Set out every line of the listing below as a numbered list, skipping any blank lines.

━━━━

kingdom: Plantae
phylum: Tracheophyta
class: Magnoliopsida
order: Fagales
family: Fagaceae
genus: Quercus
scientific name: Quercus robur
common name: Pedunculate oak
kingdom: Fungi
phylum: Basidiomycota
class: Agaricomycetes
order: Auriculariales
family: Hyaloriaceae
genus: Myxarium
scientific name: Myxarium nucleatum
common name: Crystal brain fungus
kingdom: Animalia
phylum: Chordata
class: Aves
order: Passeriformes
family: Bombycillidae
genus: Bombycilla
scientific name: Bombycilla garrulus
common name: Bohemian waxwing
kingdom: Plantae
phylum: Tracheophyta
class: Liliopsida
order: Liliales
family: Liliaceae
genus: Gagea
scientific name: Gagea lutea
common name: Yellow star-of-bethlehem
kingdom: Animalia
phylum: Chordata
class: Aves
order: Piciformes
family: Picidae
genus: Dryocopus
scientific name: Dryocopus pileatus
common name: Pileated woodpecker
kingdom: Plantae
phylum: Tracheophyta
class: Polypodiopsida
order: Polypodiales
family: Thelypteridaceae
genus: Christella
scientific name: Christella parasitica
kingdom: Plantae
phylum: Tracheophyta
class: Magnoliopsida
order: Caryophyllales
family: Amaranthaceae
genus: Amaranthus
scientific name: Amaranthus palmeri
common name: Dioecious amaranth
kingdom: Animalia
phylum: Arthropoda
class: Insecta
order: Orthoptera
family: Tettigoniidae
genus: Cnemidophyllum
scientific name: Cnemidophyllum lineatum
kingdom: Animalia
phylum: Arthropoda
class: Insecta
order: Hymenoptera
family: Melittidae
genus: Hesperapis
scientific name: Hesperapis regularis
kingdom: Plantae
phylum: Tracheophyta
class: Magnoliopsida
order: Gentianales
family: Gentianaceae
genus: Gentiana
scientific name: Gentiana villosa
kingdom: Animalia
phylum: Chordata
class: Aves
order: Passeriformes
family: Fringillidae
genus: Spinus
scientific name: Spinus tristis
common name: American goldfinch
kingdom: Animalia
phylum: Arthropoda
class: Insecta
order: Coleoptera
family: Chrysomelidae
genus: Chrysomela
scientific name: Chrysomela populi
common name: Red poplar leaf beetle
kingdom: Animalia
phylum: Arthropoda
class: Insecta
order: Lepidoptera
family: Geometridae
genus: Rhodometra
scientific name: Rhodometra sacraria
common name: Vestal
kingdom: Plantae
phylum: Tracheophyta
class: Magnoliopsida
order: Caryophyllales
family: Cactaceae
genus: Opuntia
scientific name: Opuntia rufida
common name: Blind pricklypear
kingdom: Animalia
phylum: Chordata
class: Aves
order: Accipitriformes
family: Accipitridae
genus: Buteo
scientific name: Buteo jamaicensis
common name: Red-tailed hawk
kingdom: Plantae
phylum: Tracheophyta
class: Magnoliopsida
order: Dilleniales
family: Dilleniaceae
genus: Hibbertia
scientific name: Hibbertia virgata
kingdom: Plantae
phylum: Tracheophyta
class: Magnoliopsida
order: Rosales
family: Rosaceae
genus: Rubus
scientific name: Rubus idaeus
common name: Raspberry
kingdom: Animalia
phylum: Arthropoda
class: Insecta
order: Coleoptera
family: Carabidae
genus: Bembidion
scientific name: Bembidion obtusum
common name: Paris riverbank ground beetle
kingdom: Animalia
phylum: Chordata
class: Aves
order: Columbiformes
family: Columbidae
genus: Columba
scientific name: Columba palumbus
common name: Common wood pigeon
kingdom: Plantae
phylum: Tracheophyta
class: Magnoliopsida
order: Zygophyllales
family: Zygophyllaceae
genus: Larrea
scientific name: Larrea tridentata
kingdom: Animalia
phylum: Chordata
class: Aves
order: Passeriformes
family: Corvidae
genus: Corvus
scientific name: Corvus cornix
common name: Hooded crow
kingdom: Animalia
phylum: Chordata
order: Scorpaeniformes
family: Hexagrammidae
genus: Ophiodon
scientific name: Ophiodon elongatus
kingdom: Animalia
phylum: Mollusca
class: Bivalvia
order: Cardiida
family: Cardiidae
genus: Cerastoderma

━━━━

[Task response]:
1. kingdom: Plantae
2. phylum: Tracheophyta
3. class: Magnoliopsida
4. order: Fagales
5. family: Fagaceae
6. genus: Quercus
7. scientific name: Quercus robur
8. common name: Pedunculate oak
9. kingdom: Fungi
10. phylum: Basidiomycota
11. class: Agaricomycetes
12. order: Auriculariales
13. family: Hyaloriaceae
14. genus: Myxarium
15. scientific name: Myxarium nucleatum
16. common name: Crystal brain fungus
17. kingdom: Animalia
18. phylum: Chordata
19. class: Aves
20. order: Passeriformes
21. family: Bombycillidae
22. genus: Bombycilla
23. scientific name: Bombycilla garrulus
24. common name: Bohemian waxwing
25. kingdom: Plantae
26. phylum: Tracheophyta
27. class: Liliopsida
28. order: Liliales
29. family: Liliaceae
30. genus: Gagea
31. scientific name: Gagea lutea
32. common name: Yellow star-of-bethlehem
33. kingdom: Animalia
34. phylum: Chordata
35. class: Aves
36. order: Piciformes
37. family: Picidae
38. genus: Dryocopus
39. scientific name: Dryocopus pileatus
40. common name: Pileated woodpecker
41. kingdom: Plantae
42. phylum: Tracheophyta
43. class: Polypodiopsida
44. order: Polypodiales
45. family: Thelypteridaceae
46. genus: Christella
47. scientific name: Christella parasitica
48. kingdom: Plantae
49. phylum: Tracheophyta
50. class: Magnoliopsida
51. order: Caryophyllales
52. family: Amaranthaceae
53. genus: Amaranthus
54. scientific name: Amaranthus palmeri
55. common name: Dioecious amaranth
56. kingdom: Animalia
57. phylum: Arthropoda
58. class: Insecta
59. order: Orthoptera
60. family: Tettigoniidae
61. genus: Cnemidophyllum
62. scientific name: Cnemidophyllum lineatum
63. kingdom: Animalia
64. phylum: Arthropoda
65. class: Insecta
66. order: Hymenoptera
67. family: Melittidae
68. genus: Hesperapis
69. scientific name: Hesperapis regularis
70. kingdom: Plantae
71. phylum: Tracheophyta
72. class: Magnoliopsida
73. order: Gentianales
74. family: Gentianaceae
75. genus: Gentiana
76. scientific name: Gentiana villosa
77. kingdom: Animalia
78. phylum: Chordata
79. class: Aves
80. order: Passeriformes
81. family: Fringillidae
82. genus: Spinus
83. scientific name: Spinus tristis
84. common name: American goldfinch
85. kingdom: Animalia
86. phylum: Arthropoda
87. class: Insecta
88. order: Coleoptera
89. family: Chrysomelidae
90. genus: Chrysomela
91. scientific name: Chrysomela populi
92. common name: Red poplar leaf beetle
93. kingdom: Animalia
94. phylum: Arthropoda
95. class: Insecta
96. order: Lepidoptera
97. family: Geometridae
98. genus: Rhodometra
99. scientific name: Rhodometra sacraria
100. common name: Vestal
101. kingdom: Plantae
102. phylum: Tracheophyta
103. class: Magnoliopsida
104. order: Caryophyllales
105. family: Cactaceae
106. genus: Opuntia
107. scientific name: Opuntia rufida
108. common name: Blind pricklypear
109. kingdom: Animalia
110. phylum: Chordata
111. class: Aves
112. order: Accipitriformes
113. family: Accipitridae
114. genus: Buteo
115. scientific name: Buteo jamaicensis
116. common name: Red-tailed hawk
117. kingdom: Plantae
118. phylum: Tracheophyta
119. class: Magnoliopsida
120. order: Dilleniales
121. family: Dilleniaceae
122. genus: Hibbertia
123. scientific name: Hibbertia virgata
124. kingdom: Plantae
125. phylum: Tracheophyta
126. class: Magnoliopsida
127. order: Rosales
128. family: Rosaceae
129. genus: Rubus
130. scientific name: Rubus idaeus
131. common name: Raspberry
132. kingdom: Animalia
133. phylum: Arthropoda
134. class: Insecta
135. order: Coleoptera
136. family: Carabidae
137. genus: Bembidion
138. scientific name: Bembidion obtusum
139. common name: Paris riverbank ground beetle
140. kingdom: Animalia
141. phylum: Chordata
142. class: Aves
143. order: Columbiformes
144. family: Columbidae
145. genus: Columba
146. scientific name: Columba palumbus
147. common name: Common wood pigeon
148. kingdom: Plantae
149. phylum: Tracheophyta
150. class: Magnoliopsida
151. order: Zygophyllales
152. family: Zygophyllaceae
153. genus: Larrea
154. scientific name: Larrea tridentata
155. kingdom: Animalia
156. phylum: Chordata
157. class: Aves
158. order: Passeriformes
159. family: Corvidae
160. genus: Corvus
161. scientific name: Corvus cornix
162. common name: Hooded crow
163. kingdom: Animalia
164. phylum: Chordata
165. order: Scorpaeniformes
166. family: Hexagrammidae
167. genus: Ophiodon
168. scientific name: Ophiodon elongatus
169. kingdom: Animalia
170. phylum: Mollusca
171. class: Bivalvia
172. order: Cardiida
173. family: Cardiidae
174. genus: Cerastoderma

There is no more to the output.